Two databases were utilized to compare the structures of GABAAR-β3 homopentamer to other proteins: Position-Specific Iterated Basic Local Assignment Search Tool (PSI-BLAST) and the Dali Server. PSI-BLAST finds proteins with similar sequences to the one being searched by comparing different proteins’ primary structures with the query protein and identifying gaps where the two differ in amino acid selection. From this data, E values are assigned based on how much the two sequences are alike. Significance is determined by an E value of less than 0.05, and an E value of 0.0 indicates that the two proteins are identical (6). The Dali server also analyzes similarities between proteins, but focuses on tertiary structure instead of primary. This database utilizes a sum-of-pairs method in order to discern similarity in intramolecular distances of different proteins. For this database, a Dali-Z score above 2 is significant (7). Based off of searches using both of these resources, alpha-1 glycine receptor (PDB ID: 3JAD) from Danio rerio (zebra fish) was isolated as a comparison protein due to its low E value of 3e-117 and high Z score of 33.0 (6,7). This protein belongs to the same superfamily as GABAAR, the pGLIC family, and therefore shares many features such as its five-subunit structure and classification as an alpha-helical membrane protein. However, the principal difference between the two is that the alpha-1 glycine receptor binds to the neurotransmitter glycine, whereas GABAAR is a transport protein for the neurotransmitter GABA. This is primarily due to the alpha-1 glycine receptor exploiting the N-terminal domain of its α subunit in ligand binding and the GABAAR binding its neurotransmitter in the extracellular space between subunits (8). This difference in functionality highlights the principle that structure alone cannot be used to identify protein behavior.

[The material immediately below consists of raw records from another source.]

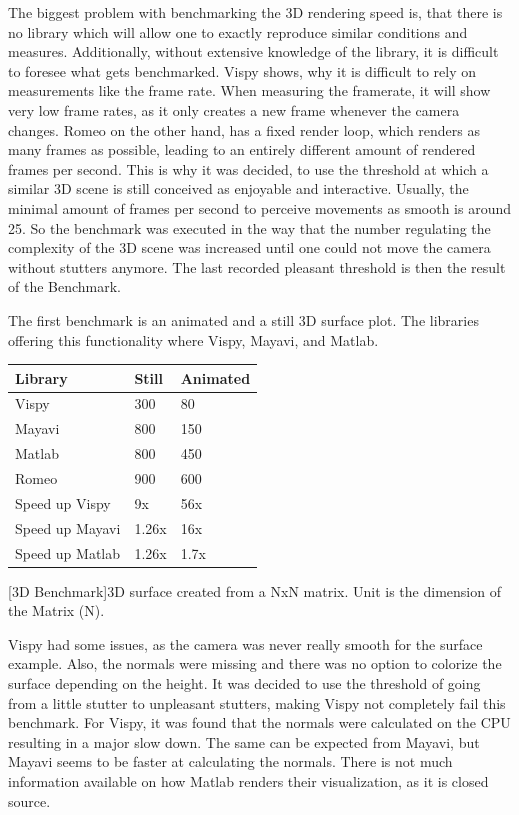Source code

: The biggest problem with benchmarking the 3D rendering speed is, that there is no library which will allow one to exactly reproduce similar conditions and measures. 
Additionally, without extensive knowledge of the library, it is difficult to foresee what gets benchmarked. 
Vispy shows, why it is difficult to rely on measurements like the frame rate. 
When measuring the framerate, it will show very low frame rates, as it only creates a new frame whenever the camera changes.
Romeo on the other hand, has a fixed render loop, which renders as many frames as possible, leading to an entirely different amount of rendered frames per second. 
This is why it was decided, to use the threshold at which a similar 3D scene is still conceived as enjoyable and interactive. Usually, the minimal amount of frames per second to perceive movements as smooth is around 25.
So the benchmark was executed in the way that the number regulating the complexity of the 3D scene was increased until one could not move the camera without stutters anymore. The last recorded pleasant threshold is then the result of the Benchmark.

The first benchmark is an animated and a still 3D surface plot. The libraries offering this functionality where Vispy, Mayavi, and Matlab.

\begin{table}[htbp]
    \centering
    \begin{tabular}{l|l|l}
        \hline
        \textbf{Library} & \textbf{Still} & \textbf{Animated} \\
        \hline
        Vispy            & 300            & 80    \\
        Mayavi           & 800            & 150   \\
        Matlab           & 800            & 450   \\
        Romeo            & 900            & 600   \\
        \hline
        \hline
        Speed up Vispy   & 9x            & 56x   \\
        Speed up Mayavi  & 1.26x         & 16x   \\
        Speed up Matlab  & 1.26x         & 1.7x  \\
    \end{tabular}
    [3D Benchmark]{3D surface created from a NxN matrix. Unit is the dimension of the Matrix (N).}
    \label{table:relativespeedoglw}
\end{table}
Vispy had some issues, as the camera was never really smooth for the surface example. Also, the normals were missing and there was no option to colorize the surface depending on the height.
It was decided to use the threshold of going from a little stutter to unpleasant stutters, making Vispy not completely fail this benchmark.
For Vispy, it was found that the normals were calculated on the CPU resulting in a major slow down\cite{VispyGithub}. The same can be expected from Mayavi, but Mayavi seems to be faster at calculating the normals.
There is not much information available on how Matlab renders their visualization, as it is closed source.

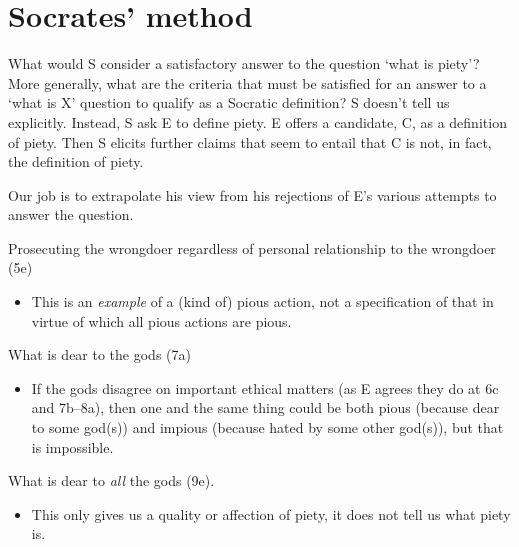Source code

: \documentclass[oneside]{article}
\begin{document}


\section*{Socrates' method}
 What would S consider a satisfactory answer to the question `what is piety'? More generally, what are the criteria that must be satisfied for an answer to a `what is X' question to qualify as a Socratic definition? S doesn't tell us explicitly. Instead,  S ask E to define piety. E offers a candidate, C, as a definition of piety. Then S elicits further claims that seem to entail that C is not, in fact, the definition of piety. 
 
Our job is to extrapolate his view from his rejections of E's various attempts to answer the question.


\item Prosecuting the wrongdoer regardless of personal relationship to the wrongdoer (5e)

\begin{itemize}\item{This is an \emph{example} of a (kind of) pious action, not a specification of that in virtue of which all pious actions are pious.}\end{itemize}

\item{What is dear to the gods (7a)}

\begin{itemize}\item{If the gods disagree on important ethical matters (as E agrees they do at 6c and 7b--8a), then one and the same thing could be both pious (because dear to some god(s)) and impious (because hated by some other god(s)), but that is impossible.}\end{itemize}

\item{What is dear to \emph{all} the gods (9e).}

\begin{itemize}\item{This only gives us a quality or affection of piety, it does not tell us what piety is.}\end{itemize}
\end{document}
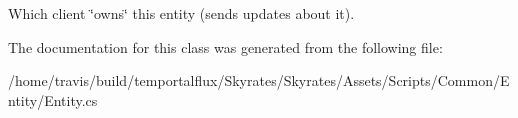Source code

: Which client \char`\"{}owns\char`\"{} this entity (sends updates about it). 



The documentation for this class was generated from the following file\-:\begin{DoxyCompactItemize}
\item 
/home/travis/build/temportalflux/\-Skyrates/\-Skyrates/\-Assets/\-Scripts/\-Common/\-Entity/Entity.\-cs\end{DoxyCompactItemize}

There are many abnormalities that
can occur with the GABAAR-β3 homopentamer that have significantly
detrimental health effects to humans. An example is the N85D mutation, which
manipulates the β5-β5’ loop and has been associated with epileptic
encephelathopathies (1). The mutations of D95N and E155G have also been linked
to this disease (1). For many other mutations, the specific conformational changes
are not known. A mutation at the residue Arg-192 has been correlated with
chronic insomnia, but the precise mechanism by which it acts has not been
identified (1). F221W has been shown to inhibit the anesthetic potentiation
effects of propofol (4). Both missense mutations such as R43Q and K289M, as
well as nonsense mutations like the premature termination of a sequence at
Gln-351, are linked to idiopathic epileptic syndromes (9). Knowledge of the
specific points of mutation that can cause certain diseases such as these have
aided remarkably in the advancement of drug synthesis for the GABAARs.